I’m constantly amazed and have been in later years about the crowds of people that eat out around here. Restaurant parking lots are always crowded, every night, every place from Applebee’s to Olive Garden.


----------



## J. V. (Jun 1, 2007)

Startingover said:


> I’m constantly amazed and have been in later years about the crowds of people that eat out around here. Restaurant parking lots are always crowded, every night, every place from Applebee’s to Olive Garden.


We had not been out to eat for over a year. So my wife and I went to a restaurant that has good prime rib. They stopped us in the lot and told us the computers were down and they could not seat us.

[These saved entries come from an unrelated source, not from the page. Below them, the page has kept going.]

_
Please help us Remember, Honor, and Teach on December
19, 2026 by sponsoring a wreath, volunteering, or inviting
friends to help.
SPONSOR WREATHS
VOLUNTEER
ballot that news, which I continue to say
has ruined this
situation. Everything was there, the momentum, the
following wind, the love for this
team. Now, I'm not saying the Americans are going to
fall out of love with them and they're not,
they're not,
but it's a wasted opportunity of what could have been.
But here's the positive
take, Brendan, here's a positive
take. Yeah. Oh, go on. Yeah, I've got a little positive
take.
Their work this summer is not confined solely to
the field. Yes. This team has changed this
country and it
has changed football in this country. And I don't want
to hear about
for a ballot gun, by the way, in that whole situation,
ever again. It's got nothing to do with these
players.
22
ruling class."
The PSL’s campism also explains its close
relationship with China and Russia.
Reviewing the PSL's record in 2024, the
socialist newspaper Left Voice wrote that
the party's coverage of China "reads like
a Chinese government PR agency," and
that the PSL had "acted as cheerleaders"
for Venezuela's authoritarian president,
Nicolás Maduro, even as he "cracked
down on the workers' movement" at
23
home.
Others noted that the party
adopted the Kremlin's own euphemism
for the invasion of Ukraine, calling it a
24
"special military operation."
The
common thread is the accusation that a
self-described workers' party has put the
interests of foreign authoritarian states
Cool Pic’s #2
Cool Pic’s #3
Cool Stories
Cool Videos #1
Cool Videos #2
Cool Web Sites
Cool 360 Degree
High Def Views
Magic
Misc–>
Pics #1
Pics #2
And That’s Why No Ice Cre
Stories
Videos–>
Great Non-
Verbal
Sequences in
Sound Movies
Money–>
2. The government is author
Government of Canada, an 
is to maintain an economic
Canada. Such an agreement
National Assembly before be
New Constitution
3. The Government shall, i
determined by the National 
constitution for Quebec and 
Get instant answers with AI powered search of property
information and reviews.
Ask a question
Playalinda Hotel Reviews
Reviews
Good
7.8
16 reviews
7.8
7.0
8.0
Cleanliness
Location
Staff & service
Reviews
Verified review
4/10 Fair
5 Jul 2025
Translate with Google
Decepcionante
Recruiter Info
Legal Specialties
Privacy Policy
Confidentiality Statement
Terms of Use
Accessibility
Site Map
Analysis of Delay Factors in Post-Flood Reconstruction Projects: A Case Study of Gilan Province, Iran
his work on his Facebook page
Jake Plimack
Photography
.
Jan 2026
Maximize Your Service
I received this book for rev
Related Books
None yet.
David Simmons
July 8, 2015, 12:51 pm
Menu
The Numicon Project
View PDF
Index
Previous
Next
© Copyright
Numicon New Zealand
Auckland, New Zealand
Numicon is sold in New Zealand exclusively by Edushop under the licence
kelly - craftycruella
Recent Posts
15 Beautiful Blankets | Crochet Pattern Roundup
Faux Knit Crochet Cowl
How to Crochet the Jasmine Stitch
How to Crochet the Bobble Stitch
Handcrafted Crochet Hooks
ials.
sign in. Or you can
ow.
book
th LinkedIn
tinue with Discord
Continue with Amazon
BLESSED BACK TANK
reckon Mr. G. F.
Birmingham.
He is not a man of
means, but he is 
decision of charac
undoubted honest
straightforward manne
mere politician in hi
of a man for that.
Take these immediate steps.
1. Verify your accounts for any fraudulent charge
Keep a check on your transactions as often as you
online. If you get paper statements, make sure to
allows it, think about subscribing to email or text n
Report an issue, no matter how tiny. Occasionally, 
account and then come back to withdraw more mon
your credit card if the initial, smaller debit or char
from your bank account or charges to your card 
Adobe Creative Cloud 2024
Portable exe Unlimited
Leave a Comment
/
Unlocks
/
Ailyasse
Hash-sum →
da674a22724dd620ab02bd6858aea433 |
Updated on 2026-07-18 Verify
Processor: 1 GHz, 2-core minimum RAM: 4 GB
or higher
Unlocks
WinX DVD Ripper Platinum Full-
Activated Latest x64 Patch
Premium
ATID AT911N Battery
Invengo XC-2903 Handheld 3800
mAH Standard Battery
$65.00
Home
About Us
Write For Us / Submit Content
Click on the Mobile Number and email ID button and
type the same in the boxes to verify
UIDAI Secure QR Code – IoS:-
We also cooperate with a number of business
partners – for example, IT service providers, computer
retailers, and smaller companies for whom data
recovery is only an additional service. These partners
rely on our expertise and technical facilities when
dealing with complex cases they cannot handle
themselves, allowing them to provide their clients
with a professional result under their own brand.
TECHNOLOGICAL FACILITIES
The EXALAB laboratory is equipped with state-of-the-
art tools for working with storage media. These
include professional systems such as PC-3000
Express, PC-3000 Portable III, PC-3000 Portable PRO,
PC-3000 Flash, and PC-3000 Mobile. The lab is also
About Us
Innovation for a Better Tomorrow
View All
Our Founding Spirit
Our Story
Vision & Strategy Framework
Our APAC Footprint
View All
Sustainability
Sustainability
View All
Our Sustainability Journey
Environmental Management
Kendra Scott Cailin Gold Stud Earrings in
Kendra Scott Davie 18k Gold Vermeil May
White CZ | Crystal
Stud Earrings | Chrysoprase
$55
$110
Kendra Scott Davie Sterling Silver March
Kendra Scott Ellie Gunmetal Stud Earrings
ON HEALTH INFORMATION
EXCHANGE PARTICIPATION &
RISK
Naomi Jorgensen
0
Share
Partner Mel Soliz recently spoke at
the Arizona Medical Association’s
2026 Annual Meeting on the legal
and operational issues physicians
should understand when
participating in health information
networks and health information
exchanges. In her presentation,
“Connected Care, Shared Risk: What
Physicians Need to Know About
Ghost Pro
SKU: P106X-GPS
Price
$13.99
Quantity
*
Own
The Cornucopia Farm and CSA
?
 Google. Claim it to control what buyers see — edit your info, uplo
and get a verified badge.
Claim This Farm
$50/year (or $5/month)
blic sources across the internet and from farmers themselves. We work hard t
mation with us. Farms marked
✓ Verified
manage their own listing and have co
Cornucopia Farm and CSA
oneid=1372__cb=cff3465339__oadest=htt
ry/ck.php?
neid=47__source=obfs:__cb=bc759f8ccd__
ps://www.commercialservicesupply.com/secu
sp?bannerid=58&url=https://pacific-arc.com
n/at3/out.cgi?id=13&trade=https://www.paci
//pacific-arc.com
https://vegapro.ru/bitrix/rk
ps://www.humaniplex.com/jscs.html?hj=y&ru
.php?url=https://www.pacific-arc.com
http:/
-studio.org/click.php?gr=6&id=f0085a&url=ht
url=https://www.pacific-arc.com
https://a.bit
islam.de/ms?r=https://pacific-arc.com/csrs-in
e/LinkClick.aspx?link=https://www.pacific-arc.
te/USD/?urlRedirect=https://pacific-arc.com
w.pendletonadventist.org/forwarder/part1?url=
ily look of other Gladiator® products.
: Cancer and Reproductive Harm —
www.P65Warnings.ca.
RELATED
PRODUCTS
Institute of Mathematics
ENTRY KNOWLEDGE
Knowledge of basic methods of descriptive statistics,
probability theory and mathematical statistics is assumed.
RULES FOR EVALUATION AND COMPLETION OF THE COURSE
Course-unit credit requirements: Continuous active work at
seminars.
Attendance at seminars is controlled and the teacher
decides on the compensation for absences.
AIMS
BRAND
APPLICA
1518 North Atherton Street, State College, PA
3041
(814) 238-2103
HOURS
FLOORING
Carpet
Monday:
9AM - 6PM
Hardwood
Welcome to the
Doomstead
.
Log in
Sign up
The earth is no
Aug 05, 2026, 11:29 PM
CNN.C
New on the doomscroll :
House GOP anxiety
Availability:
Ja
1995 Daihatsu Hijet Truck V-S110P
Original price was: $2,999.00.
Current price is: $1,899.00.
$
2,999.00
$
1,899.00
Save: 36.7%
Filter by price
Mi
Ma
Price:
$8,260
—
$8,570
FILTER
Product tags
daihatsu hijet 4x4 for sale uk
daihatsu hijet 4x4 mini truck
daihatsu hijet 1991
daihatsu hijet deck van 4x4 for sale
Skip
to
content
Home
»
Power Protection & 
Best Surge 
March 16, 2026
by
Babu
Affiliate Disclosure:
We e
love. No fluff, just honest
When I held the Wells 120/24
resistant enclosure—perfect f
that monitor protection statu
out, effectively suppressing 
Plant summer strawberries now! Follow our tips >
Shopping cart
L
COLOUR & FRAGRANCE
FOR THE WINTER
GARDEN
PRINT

Huh????
So we left and ended up in Applebees. 
What a mistake. It was filthy and we left without touching the food. Just reinforces that we do a better job with food than any restaurant.


----------



## Old Thomas (Nov 28, 2019)

If it is frozen and prepared by microwaving, you should probably avoid it. If your meal is served through your car window, you should avoid it. In the summer in NY we go out for lunch (usually steak) every Friday and eat all other meals at home. In the winter in FL we go out for lunch 3-5 times per week at a variety of favorite restaurants. We drink water and skip dessert, so the cost is reasonable. And we tip generously because it is as much work to give us free water as it is to serve drinks. We don’t go out for dinner. The portions are bigger and prices are higher, crowds are bigger, and my aging eyes have poorer night vision than they had 30 years ago.


----------



## wooleybooger (Feb 23, 2019)

J. V. said:


> We had not been out to eat for over a year. So my wife and I went to a restaurant that has good prime rib. They stopped us in the lot and told us the computers were down and they could not seat us. Huh????
> So we left and ended up in Applebees.
> What a mistake. It was filthy and we left without touching the food. Just reinforces that we do a better job with food than any restaurant.


J.V. I agree, most anybody with any interest in cooking can make food as well or better than that served in the average restaurant. The bottom line is their only interest. Food just good enough that you might come back.


----------